John Clang's 101-minute film is described as a "tale of reincarnation" featuring the stories of a dead theatre actress, an ex-mistress and an unfaithful husband.
John Clang's 101-minute film is described as a "tale of reincarnation" featuring the stories of a dead theatre actress, an ex-mistress and an unfaithful husband.PHOTO: ST FILE

SINGAPORE - The debut feature film of Singaporean photographer and film-maker John Clang is in the running for a prestigious award at one of the largest public film events in the world.

The film, titled Their Remaining Journey, is eligible for the Bright Future Award at The International Film Festival Rotterdam (IFFR), an annual film festival held in various cinemas in the city of Rotterdam in the Netherlands.

This award is given to film-makers selected to present the world or international premiere of their first feature-length film in the festival's Bright Future section. It comes with a €10,000 (S$16,000) prize, to be spent on the development of the film-maker's next film project.
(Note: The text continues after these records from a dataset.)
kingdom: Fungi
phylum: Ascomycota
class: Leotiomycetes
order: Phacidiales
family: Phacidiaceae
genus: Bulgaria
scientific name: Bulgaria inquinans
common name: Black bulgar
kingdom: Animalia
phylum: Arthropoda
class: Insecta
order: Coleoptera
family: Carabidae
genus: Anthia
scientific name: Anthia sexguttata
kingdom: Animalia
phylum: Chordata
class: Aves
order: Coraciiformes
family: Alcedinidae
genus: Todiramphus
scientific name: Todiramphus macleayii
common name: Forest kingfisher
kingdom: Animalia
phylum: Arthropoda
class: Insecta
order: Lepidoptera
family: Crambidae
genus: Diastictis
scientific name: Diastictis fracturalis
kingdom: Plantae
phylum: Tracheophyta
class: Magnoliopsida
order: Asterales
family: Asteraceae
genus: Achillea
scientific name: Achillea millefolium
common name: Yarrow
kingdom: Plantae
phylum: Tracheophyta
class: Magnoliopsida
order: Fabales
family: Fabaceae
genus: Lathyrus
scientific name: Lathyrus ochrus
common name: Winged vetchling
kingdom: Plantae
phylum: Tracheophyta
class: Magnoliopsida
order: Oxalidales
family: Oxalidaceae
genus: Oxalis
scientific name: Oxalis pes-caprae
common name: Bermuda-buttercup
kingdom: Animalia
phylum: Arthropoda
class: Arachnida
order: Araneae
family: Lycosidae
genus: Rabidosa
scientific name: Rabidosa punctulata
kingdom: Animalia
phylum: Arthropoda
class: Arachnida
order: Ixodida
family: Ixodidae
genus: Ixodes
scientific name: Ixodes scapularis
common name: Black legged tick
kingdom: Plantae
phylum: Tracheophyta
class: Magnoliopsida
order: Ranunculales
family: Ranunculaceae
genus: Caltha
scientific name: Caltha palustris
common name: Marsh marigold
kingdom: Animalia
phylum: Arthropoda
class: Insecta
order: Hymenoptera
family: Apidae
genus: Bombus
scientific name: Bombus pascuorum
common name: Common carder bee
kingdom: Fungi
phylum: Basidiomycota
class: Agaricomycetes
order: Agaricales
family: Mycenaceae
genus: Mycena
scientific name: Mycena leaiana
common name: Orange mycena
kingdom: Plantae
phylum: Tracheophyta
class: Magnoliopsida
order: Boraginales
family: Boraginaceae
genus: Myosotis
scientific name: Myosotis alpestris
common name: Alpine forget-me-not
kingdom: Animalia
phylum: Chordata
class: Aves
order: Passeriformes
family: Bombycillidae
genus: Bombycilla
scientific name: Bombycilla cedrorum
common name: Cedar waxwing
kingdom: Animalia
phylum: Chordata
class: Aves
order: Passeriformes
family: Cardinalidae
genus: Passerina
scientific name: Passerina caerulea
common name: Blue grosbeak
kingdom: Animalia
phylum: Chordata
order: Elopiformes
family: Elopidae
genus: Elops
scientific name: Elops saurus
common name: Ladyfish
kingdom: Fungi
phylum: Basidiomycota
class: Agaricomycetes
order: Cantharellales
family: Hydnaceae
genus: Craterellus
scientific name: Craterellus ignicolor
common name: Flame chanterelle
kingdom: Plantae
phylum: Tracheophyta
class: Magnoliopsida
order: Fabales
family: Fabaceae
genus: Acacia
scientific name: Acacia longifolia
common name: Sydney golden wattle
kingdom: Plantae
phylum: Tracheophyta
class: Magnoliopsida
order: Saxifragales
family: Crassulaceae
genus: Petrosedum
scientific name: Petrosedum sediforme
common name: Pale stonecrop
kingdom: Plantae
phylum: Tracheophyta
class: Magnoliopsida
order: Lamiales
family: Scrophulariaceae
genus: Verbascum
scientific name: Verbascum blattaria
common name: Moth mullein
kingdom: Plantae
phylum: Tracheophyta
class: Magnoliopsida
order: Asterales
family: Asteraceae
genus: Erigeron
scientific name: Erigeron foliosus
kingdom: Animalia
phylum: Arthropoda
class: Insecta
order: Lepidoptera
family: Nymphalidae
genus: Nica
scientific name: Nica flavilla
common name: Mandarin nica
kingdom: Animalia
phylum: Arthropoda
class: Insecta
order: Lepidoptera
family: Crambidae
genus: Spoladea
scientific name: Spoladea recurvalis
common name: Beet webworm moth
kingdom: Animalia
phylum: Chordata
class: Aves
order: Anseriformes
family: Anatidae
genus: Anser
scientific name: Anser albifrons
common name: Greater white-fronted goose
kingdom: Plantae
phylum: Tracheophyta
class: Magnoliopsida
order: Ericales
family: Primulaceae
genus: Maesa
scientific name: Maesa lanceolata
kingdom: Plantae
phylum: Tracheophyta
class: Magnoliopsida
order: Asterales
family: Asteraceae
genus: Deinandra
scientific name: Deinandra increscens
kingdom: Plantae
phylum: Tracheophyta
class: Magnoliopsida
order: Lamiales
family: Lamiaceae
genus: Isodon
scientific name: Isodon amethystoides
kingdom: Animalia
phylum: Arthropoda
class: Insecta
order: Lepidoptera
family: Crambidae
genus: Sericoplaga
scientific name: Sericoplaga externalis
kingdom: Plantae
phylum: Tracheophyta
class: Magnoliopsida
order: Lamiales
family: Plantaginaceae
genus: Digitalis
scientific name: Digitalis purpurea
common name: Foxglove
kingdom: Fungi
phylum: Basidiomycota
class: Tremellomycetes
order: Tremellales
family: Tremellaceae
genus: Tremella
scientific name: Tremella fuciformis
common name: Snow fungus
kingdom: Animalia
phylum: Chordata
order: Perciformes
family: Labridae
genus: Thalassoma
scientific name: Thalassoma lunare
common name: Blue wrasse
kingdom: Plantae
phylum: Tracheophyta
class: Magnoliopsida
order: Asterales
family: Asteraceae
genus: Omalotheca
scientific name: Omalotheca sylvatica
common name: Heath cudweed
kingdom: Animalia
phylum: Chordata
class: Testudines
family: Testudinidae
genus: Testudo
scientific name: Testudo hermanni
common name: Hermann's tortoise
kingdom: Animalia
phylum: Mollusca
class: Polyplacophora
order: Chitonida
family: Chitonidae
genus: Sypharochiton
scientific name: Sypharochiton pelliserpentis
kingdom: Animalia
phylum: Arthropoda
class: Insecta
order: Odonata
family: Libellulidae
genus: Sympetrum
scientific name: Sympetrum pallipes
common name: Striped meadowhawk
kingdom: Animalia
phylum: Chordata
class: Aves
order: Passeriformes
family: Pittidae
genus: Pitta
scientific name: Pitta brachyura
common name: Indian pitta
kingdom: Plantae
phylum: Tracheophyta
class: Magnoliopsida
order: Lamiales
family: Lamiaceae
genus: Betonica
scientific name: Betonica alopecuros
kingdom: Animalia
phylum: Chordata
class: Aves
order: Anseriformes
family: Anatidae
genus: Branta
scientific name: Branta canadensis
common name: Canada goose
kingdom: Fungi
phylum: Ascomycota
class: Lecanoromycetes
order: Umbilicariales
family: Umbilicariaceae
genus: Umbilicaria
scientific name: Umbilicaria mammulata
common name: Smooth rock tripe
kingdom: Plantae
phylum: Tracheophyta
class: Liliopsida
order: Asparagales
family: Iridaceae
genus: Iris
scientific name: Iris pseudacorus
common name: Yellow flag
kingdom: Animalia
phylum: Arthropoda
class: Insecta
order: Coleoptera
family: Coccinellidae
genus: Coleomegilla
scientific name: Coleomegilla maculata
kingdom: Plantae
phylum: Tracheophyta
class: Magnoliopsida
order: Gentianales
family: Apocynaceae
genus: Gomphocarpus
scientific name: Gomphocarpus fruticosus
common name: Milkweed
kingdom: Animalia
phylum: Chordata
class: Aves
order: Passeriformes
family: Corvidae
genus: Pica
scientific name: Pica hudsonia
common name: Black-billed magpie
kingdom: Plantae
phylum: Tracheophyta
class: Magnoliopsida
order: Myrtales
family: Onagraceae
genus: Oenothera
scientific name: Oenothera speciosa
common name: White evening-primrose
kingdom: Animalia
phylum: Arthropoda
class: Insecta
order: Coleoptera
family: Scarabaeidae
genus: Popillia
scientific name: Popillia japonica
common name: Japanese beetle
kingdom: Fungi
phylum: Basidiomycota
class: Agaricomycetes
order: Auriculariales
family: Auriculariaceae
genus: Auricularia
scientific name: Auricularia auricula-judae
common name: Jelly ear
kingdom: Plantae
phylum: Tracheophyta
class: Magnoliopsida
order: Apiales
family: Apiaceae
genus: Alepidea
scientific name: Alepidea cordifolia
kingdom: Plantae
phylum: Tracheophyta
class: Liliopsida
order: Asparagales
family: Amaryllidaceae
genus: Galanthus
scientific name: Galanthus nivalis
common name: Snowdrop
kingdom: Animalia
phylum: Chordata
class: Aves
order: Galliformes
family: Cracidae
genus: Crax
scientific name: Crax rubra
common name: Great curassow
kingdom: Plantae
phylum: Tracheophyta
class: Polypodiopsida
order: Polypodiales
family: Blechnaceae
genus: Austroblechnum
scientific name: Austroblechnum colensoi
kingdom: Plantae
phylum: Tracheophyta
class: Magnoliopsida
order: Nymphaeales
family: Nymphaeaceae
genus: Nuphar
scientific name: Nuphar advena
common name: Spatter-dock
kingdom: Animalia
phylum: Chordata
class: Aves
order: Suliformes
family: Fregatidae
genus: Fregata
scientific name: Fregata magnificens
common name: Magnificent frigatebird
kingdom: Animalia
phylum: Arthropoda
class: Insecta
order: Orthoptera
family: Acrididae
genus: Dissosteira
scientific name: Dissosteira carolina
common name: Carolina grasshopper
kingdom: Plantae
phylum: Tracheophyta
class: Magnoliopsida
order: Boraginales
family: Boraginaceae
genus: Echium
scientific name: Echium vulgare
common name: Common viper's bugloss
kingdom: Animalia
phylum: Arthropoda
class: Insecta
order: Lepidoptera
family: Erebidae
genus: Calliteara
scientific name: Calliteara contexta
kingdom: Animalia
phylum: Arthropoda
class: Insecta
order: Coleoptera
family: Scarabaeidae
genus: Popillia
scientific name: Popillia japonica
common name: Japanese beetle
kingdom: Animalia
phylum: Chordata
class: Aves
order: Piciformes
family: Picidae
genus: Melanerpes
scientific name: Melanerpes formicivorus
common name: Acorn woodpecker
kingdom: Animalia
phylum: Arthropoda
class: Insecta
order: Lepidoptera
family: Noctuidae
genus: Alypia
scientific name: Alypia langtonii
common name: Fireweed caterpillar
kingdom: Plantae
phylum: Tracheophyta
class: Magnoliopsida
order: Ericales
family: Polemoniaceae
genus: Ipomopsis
This year, there are 18 films eligible for the award, the festival revealed in a blog post on Friday.

The jury for the award consists of film festival Netia Off Camera's artistic director Ania Trzebiatowska, Rotterdam filmmaker and editor Nathalie Alonso Casale, and Grasshopper Films distributor Ryan Krivoshey.

Clang's 101-minute film, made on a budget of US$100,000 (S$133,000), is described as a "tale of reincarnation" featuring the stories of a dead theatre actress, an ex-mistress and an unfaithful husband.

Shot in Singapore, Taiwan and New York in 2014 and 2015, the film features an almost entirely Singaporean cast and crew, including theatre actress Doreen Toh, who has also acted in local productions such as last October's The Spirits Play, as well as Clang's parents and friends.

The film's cinematography is done by emerging artist Lavender Chang and its music is handled by composer and musician Clarence Chung. Its dialogue is in Mandarin, Hokkien and Cantonese.

Clang, 44, is based in New York. When contacted, he said: "I suppose I should feel happy, but I think relieved is a better word. My film is a bit challenging to watch. If it is not accepted at the IFFR - which champions progressive and experimental films - I think I would be a bit lost and worried.

He added: "I am not focused on winning this award. The film itself is a part of my art practice and, as an artist, that is enough for me."

On his decision to create a film, he said: "I had always wanted to make films since I was 23 years old. Before I moved to New York, I even closed down a profitable photography studio to join a production house in Singapore.

"I don't really consider myself a filmmaker. Rather, I consider myself as an artist and film is part of the medium and language I use in my art.

"I want to make films that express my vision as an artist, not for entertainment but more for our contemplation. I will continue to make challenging films even though the audience may be slim. There is always hope that the next generation will find something inspiring in this humble effort of mine."

The film's world premiere is slated to take place in the Netherlands on Jan 30, and Clang hopes to eventually screen it in Singapore.

The festival is a recognised platform in Europe for launching new films and talent, and actively supports independent film-making from around the globe.

It will take place from Jan 24 to Feb 4 this year, and the Bright Future Award will be presented during an awards ceremony on Feb 2.